Rata-rata tinggi badan orang Jepang mencapai 170.7 cm untuk laki-laki dan 158
cm untuk perempuan. Bandingkan dengan rata-rata tinggi orang Indonesia, untuk
laki-laki tingginya rata-rata 163 cm, sedangkan untuk perempuan, rata-rata
tingginya hanya 152 cm (Beritagar.id). Artinya jika tinggi anda diangka 165 cm,
berarti anda sudah di atas rata-rata tinggi orang Indonesia. Bisa jadi, anda
termasuk generasi yang selalu di support
minum susu oleh orangtua anda saat masih balita atau anda saat ini memang telah
membiasakan minum susu.
Melihat
hal ini, tentu kita patut prihatin.
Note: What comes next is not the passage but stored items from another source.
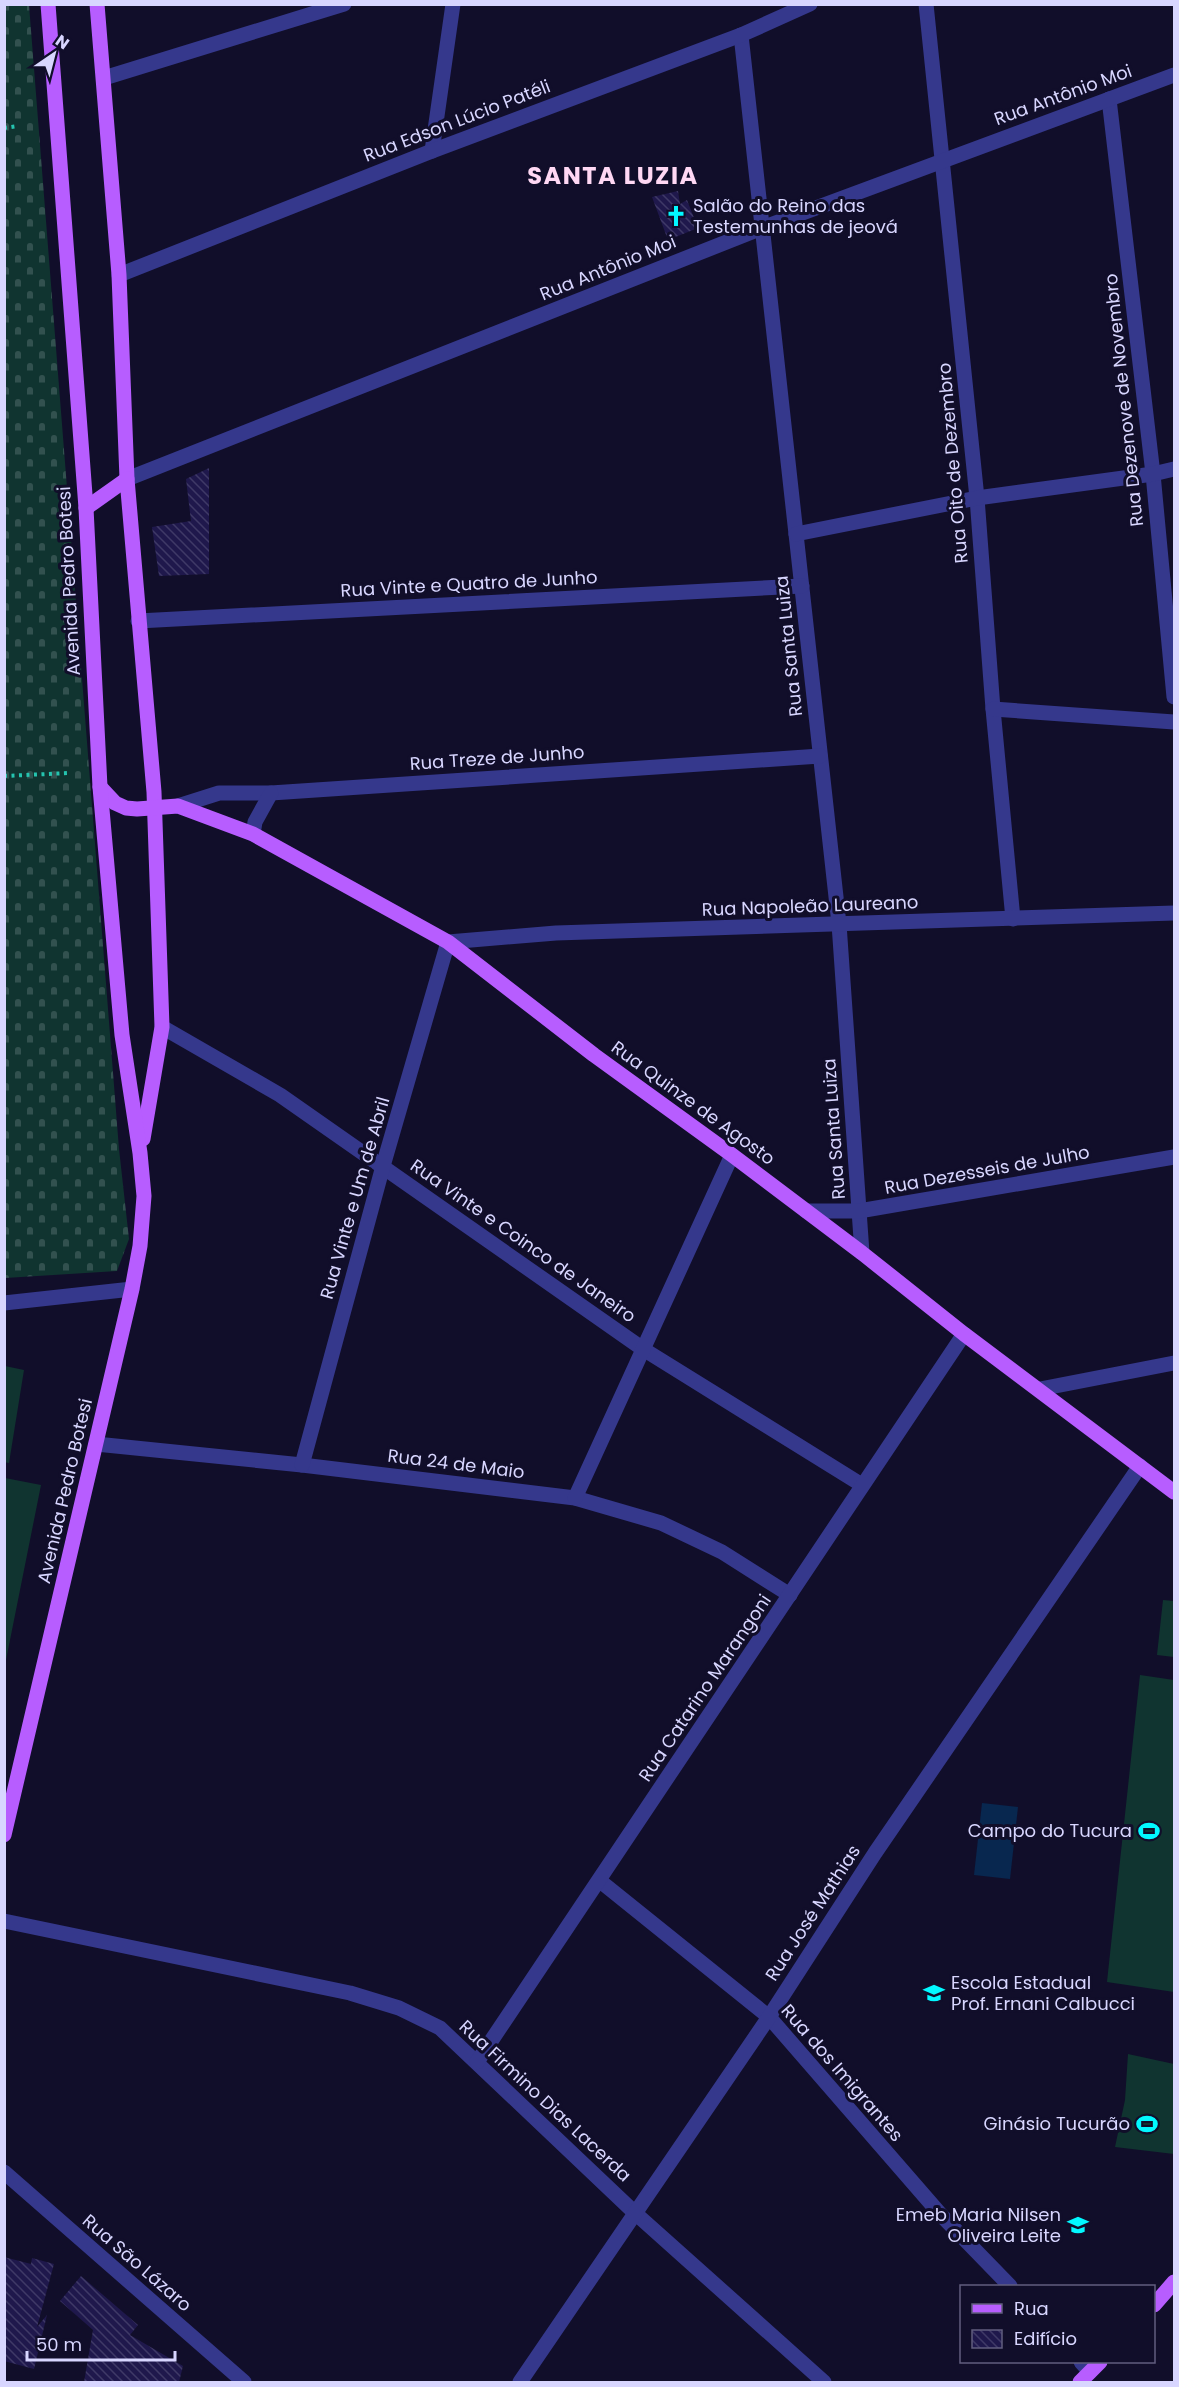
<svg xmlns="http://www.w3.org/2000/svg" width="1179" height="2387" font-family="Poppins,sans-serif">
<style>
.cemetery{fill:url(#cemetery-stones)}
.garden{fill:#103430}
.water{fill:#08274f}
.building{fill:url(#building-back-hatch)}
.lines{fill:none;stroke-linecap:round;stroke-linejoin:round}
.path{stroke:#25c4af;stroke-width:4;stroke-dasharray:3 4.5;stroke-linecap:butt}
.minor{stroke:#35388c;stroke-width:15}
.major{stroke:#b75dff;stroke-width:15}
.labels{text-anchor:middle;stroke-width:6;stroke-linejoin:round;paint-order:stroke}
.street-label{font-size:18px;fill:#d8d6ff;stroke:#110e2a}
.poi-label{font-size:18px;fill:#d8d6ff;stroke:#110e2a;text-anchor:end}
.district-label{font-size:24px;font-weight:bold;letter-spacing:1.5px;fill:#ffd8f4;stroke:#110e2a}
</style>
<defs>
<pattern id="cemetery-stones" width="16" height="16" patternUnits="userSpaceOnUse" patternTransform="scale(1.5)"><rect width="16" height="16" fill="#103430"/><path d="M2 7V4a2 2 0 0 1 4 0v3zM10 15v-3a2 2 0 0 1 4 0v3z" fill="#32514f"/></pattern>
<pattern id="building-back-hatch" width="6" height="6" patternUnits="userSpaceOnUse" patternTransform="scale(1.5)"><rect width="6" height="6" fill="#1f184c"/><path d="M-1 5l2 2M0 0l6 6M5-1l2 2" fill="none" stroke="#3f3967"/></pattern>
</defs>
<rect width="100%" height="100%" fill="#110e2a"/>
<polygon class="cemetery" points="29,5 119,1149 129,1239 117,1271 5,1278 4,5"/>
<g class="garden">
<polygon points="5,1366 24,1370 9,1463 4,1462"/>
<polygon points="5,1478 41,1485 5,1665 4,1478"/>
<polygon points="1163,1600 1174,1601 1174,1657 1157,1655"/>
<polygon points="1140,1675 1174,1680 1174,1992 1107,1982"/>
<polygon points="1128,2054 1174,2064 1174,2154 1115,2147 1125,2100"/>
</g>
<polygon class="water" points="982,1803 1018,1807 1010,1879 974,1875"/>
<g class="building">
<polygon points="678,191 680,204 687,200 698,228 668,240 652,197"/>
<polygon points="209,468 209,574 159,576 152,527 191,521 186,479"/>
<polygon points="4,2257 31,2264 32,2258 54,2264 37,2327 47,2315 34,2369 4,2361"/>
<polygon points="81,2276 138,2325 130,2335 183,2366 179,2382 84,2382 93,2330 60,2301"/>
</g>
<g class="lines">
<g class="path">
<polyline points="4,128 18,126"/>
<polyline points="4,776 69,773"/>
<polyline points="4,1136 5,1136"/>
</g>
<g class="minor">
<polyline points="926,4 977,498 993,709 1013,919"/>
<polyline points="741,35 839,924 862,1253"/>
<polyline points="104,78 344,4"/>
<polyline points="1109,99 1153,474 1174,697"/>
<polyline points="432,151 453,4"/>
<polyline points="119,275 432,151 741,35 810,4"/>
<polyline points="127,479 762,228 1174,75"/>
<polyline points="796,534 977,498 1153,474 1174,469"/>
<polyline points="138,621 802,586"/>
<polyline points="993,709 1174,722"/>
<polyline points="178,806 219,793 271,793 820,756"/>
<polyline points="253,834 255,822 271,793"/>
<polyline points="162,1027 280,1095 643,1349 862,1485"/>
<polyline points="806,1211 859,1211 1174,1157"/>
<polyline points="4,1303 132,1289"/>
<polyline points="1040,1389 1174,1363"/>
<polyline points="96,1444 302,1465 575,1498 661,1523 722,1552 790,1595"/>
<polyline points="302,1465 383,1166 448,942 556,933 1174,913"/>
<polyline points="575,1498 732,1155"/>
<polyline points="600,1881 769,2017 941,2215 1010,2286"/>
<polyline points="4,1921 350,1993 399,2008 440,2028 635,2213 824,2382"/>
<polyline points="477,2062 964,1334"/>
<polyline points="4,2172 244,2382"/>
<polyline points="1081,2362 1090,2372"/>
<polyline points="520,2382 769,2017 875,1853 1140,1466"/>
</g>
<g class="major">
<polyline points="97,4 119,275 127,479 154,792 162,1027 143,1139"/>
<polyline points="86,508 127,479"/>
<polyline points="100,787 115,803 126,808 137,809 178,806 253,834 448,942 594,1055 732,1155 862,1253 964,1334 1174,1492"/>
<polyline points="4,1835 132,1289 140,1246 144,1196 140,1153 122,1035 100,787 86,508 48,4"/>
<polyline points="1154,2305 1174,2282"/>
<polyline points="1080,2382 1100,2362"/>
</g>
</g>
<defs>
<symbol id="church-bare" viewBox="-9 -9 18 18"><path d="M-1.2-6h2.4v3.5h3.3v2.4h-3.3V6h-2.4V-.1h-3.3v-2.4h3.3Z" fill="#02f8ff" stroke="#110e2a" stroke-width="2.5" paint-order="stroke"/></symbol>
<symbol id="stadium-bare" viewBox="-9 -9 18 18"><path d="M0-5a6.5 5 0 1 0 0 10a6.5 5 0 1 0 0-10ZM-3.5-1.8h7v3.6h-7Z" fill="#02f8ff" stroke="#110e2a" stroke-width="2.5" paint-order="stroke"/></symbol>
<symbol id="school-bare" viewBox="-9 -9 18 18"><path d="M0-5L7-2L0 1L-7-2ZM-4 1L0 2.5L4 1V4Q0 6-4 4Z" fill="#02f8ff" stroke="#110e2a" stroke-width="2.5" paint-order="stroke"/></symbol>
</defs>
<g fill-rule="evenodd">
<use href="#church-bare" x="661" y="201" width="30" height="30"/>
<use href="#stadium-bare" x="1134" y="1816" width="30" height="30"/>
<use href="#school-bare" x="919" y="1978" width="30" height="30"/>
<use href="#stadium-bare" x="1132" y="2109" width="30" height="30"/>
<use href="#school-bare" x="1063" y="2210" width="30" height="30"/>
</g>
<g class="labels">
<g class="street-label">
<text transform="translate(1063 95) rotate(-20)" y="6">Rua Antônio Moi</text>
<text transform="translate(457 121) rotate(-21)" y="6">Rua Edson Lúcio Patéli</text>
<text transform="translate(608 268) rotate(-22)" y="6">Rua Antônio Moi</text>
<text transform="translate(1124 400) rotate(-96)" y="6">Rua Dezenove de Novembro</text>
<text transform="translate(953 463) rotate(-95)" y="6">Rua Oito de Dezembro</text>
<text transform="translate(69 581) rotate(-93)" y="6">Avenida Pedro Botesi</text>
<text transform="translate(469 584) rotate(-3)" y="6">Rua Vinte e Quatro de Junho</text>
<text transform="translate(789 646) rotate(-96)" y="6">Rua Santa Luiza</text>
<text transform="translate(497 758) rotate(-4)" y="6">Rua Treze de Junho</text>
<text transform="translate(810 906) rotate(-2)" y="6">Rua Napoleão Laureano</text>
<text transform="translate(693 1103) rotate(36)" y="6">Rua Quinze de Agosto</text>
<text transform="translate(834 1129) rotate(-94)" y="6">Rua Santa Luiza</text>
<text transform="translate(987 1170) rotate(-10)" y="6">Rua Dezesseis de Julho</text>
<text transform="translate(355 1198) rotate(-74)" y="6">Rua Vinte e Um de Abril</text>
<text transform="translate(523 1241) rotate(35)" y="6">Rua Vinte e Coinco de Janeiro</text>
<text transform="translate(456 1464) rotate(7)" y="6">Rua 24 de Maio</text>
<text transform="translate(65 1491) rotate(-77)" y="6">Avenida Pedro Botesi</text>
<text transform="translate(705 1688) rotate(-56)" y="6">Rua Catarino Marangoni</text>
<text transform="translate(813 1913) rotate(-57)" y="6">Rua José Mathias</text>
<text transform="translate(842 2073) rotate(49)" y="6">Rua dos Imigrantes</text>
<text transform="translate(545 2101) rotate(43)" y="6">Rua Firmino Dias Lacerda</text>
<text transform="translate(137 2263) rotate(41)" y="6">Rua São Lázaro</text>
</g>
<g class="poi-label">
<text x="693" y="212" text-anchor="start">Salão do Reino das<tspan x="693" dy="21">Testemunhas de jeová</tspan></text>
<text x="1132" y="1837">Campo do Tucura</text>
<text x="951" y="1989" text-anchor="start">Escola Estadual<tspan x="951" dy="21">Prof. Ernani Calbucci</tspan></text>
<text x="1130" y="2130">Ginásio Tucurão</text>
<text x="1061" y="2221">Emeb Maria Nilsen<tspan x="1061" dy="21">Oliveira Leite</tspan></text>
</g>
<g class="district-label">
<text x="613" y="184">SANTA LUZIA</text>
</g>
</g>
<rect width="1179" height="2387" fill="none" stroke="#d8d6ff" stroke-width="12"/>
<rect x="960" y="2285" width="195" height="78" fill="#110e2a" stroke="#615e7f" stroke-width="1.5"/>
<rect x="972" y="2304" width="30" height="9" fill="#b75dff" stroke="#615e7f" stroke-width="1.5"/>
<text x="1014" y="2315" font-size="18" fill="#d8d6ff">Rua</text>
<rect x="972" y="2330" width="30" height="18" fill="url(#building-back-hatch)" stroke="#615e7f" stroke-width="1.5"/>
<text x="1014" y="2345" font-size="18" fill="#d8d6ff">Edifício</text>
<g transform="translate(54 54) rotate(35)" stroke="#110e2a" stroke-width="4.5" paint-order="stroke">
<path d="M0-4.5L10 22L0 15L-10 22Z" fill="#d8d6ff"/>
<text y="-9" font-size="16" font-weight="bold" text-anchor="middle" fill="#d8d6ff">N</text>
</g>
<path d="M27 2351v9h148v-9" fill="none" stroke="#d8d6ff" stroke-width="3"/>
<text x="36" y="2351" font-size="18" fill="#d8d6ff" stroke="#110e2a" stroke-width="4.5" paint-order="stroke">50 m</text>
</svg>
Ketika negara lain menggelorakan susu
sebagai salahsatu sumber gizi yang wajib dikonsumsi oleh masyarakatnya,
Indonesia justru masih berkutat dengan alasan ketidakmampuannya untuk membeli
susu. Namun anehnya, masyarakat Indonesia justru mampu untuk membeli rokok.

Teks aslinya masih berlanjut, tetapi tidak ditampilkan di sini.